**Document passage**
--- START ---

Work in progress. Thinking piece at the moment

Or “What does Management need to understand as they start an organizational agile journey”

Your brain is making you a poorer manager / knowledge worker. Managing shouldn't be so hard. Knowledge work shouldn't be so hard. For most of us it is all about figuring out what the customer wants, and then figuring out how to get it to them in the fastest possible time, preferrably without killing ourselves in the process.

Or if you are a “Lean” person the aim is to deliver value with the “the shortest sustainable lead time”.

Yet most managers and knowledge workers demonstrably do not do this well. In many ways Agile is about rethinking the problem of value delivery which is very different to the way you'd traditionally think about the problem.

And here is the problem - your brain is getting in the way. Not only is it hard to learn new tricks Why Is Agile So Hard? but also our brains are wired in a way which actually gets in the way of being successful.

Most of us believe that we apply logic to the problems we face. In fact, if I were to ask a group of people whether their main approach to business problems most would say “we use logic to make decisions, especially key decisions”.

In reality we are hard-wired and have inbuilt biases that actually get in the way of making good decisions. These biases cause us to misinterpret information and often push us to decisions which really do not make sense when looked at objectively, and which we may even regret.

Most of us have heard of these “biases” that effect our thinking. Here are some biases that effect management and knowledge work in particular.

Confirmation Bias

You start with an answer, and then search for evidence to back it up.

--- END ---

**Brief 1**
Please convert everything from the start of the records down to the line containing "into talking video" into a Markdown table with the columns No. and Line, giving each row a number and leaving out blank lines.

**The data**
--- START ---

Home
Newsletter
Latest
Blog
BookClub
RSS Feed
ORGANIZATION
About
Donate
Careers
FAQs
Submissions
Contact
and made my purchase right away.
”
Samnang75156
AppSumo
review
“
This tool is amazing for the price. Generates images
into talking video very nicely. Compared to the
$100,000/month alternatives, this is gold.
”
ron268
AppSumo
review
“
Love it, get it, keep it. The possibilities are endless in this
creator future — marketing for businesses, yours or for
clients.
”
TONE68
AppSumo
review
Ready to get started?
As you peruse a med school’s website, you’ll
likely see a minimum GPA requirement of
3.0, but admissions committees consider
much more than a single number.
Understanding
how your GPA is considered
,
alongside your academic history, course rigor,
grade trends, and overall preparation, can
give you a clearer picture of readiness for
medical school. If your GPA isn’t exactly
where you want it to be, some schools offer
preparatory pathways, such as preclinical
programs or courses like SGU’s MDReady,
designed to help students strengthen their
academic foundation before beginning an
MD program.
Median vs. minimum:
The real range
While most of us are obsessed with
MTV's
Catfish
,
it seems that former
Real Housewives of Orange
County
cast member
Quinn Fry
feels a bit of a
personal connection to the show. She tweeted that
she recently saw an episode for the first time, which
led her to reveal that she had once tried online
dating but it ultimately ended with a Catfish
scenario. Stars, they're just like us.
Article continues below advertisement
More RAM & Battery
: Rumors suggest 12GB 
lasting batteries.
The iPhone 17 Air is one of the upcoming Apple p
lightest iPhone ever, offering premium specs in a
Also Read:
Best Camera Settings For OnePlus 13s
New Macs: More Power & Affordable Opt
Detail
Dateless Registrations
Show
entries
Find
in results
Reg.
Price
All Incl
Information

--- END ---

**Brief 2**
Return the passage from the piece on management biases word for word, everything from "Work in progress." down to "in the process.".

**Answer box 1**
| No. | Line |
|---|---|
| 1 | Home |
| 2 | Newsletter |
| 3 | Latest |
| 4 | Blog |
| 5 | BookClub |
| 6 | RSS Feed |
| 7 | ORGANIZATION |
| 8 | About |
| 9 | Donate |
| 10 | Careers |
| 11 | FAQs |
| 12 | Submissions |
| 13 | Contact |
| 14 | and made my purchase right away. |
| 15 | ” |
| 16 | Samnang75156 |
| 17 | AppSumo |
| 18 | review |
| 19 | “ |
| 20 | This tool is amazing for the price. Generates images |
| 21 | into talking video very nicely. Compared to the |

**Answer box 2**
Work in progress. Thinking piece at the moment

Or “What does Management need to understand as they start an organizational agile journey”

Your brain is making you a poorer manager / knowledge worker. Managing shouldn't be so hard. Knowledge work shouldn't be so hard. For most of us it is all about figuring out what the customer wants, and then figuring out how to get it to them in the fastest possible time, preferrably without killing ourselves in the process.